There are single-ended and differential types of sensor amplifiers. A single-ended sensor is usually referenced to ground. A differential sensor amplifier amplifies the difference between two terminals. Both have their place, and both have their advantages and disadvantages. In this design, we will use single-ended sensor interface techniques because it is simpler at the start. (Keep an eye on future installments when we delve into differential sensors and sensors that can operate well beyond the voltage limits of the Op-Amps and power supplies we use.)
Important is the fact that some sensors can create voltage levels that can damage electronics. For example, we can bias the thermistor or ambient light level sensors to operate only in a safe voltage range that cannot damage the circuitry. But sensors like the AB3529BF or the APS2509S-T-R are piezo electric. They will play nicely when used in a controlled range. It is not uncommon, however, for shock sensors to put out a 100-volt spike, for example.
This means that some sort of protections will be built in to protect the sensitive electronics. We also want to protect from negative voltages that can also damage sensitive circuits.
We also want to get as much range and accuracy from our sensors as possible. This means clever biasing, offsetting, and amplifying the often weak signals that come from our sensors. In the case of the high-voltage piezo, it can also mean attenuating and current limiting.
Finally, we want a way that we can calibrate our sensors. This means we can build more than one and they will behave the same way. It also means that we can conform to standards. A resistance meter would not be very useful if each resistance meter gave you a different reading.
Integrated vs. Discrete
Our design can use two classes of analog sensors – discrete or integrated. The discrete types of sensing elements like photo cells have characteristic transfer curves of their performance. They are just sensor materials that exhibit a linear electrical response that we need to adapt to our applications. The other types are active sensors that incorporate circuits inside the sensor to improve performance or linearity.
An example of this type of sensor is the 5962-8757103YA, which is more than just a transducer. It contains active circuitry (See Fig. 3A) that helps to linearize and improve the accuracy.
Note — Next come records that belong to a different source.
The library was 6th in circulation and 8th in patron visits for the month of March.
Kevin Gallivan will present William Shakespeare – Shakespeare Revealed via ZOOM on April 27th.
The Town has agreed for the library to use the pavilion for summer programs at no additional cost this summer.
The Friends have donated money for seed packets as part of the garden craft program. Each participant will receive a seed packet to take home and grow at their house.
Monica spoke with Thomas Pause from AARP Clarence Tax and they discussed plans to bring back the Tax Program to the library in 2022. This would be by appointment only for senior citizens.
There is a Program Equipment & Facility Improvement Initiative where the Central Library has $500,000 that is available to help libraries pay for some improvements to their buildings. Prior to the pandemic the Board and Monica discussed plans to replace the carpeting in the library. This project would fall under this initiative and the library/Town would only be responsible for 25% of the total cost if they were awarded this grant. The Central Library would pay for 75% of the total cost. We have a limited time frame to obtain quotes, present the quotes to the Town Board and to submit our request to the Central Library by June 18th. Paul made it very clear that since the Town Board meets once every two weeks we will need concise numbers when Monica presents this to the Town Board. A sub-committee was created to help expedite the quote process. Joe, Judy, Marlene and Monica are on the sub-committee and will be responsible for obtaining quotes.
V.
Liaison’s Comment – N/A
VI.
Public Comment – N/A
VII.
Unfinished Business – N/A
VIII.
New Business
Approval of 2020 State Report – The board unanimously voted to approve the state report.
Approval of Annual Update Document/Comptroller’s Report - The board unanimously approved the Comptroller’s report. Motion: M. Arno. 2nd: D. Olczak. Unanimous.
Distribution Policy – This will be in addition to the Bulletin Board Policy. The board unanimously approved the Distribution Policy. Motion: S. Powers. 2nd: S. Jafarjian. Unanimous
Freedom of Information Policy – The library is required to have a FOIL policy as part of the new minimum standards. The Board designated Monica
Active sensors may also carry with them the need to supply power and ground.
A good example of a powered sensor is the AD22100KRZ active temperatures sensor (See Fig. 3B). This is a monolithic temperatures sensor with on-chip signal conditioning, which performs linearization to better than + / – 1% across the full scale range. Its output is an analog voltage and, as such, can take advantage of our board.
A third type of active sensor does not need our board. An example of this sensor is the TMP006AIYZFR – an integrated contact-less thermo-pile infrared temperature sensor. This absorbs infrared energy emitted from an object based on its temperature. Note the SCL and SDA outputs. This is accessible directly over a SMBus serial data link so that no analog interfacing is needed (See Fig. 4).
Since the non active sensors are usually very low cost compared with the higher priced active sensors, our board will let us interface to and build boards with the lower cost passive types of linear sensors. This also allows us to develop and create our own sensors for things like liquid level detection, which can have different characteristics depending on the types of liquids we are measuring.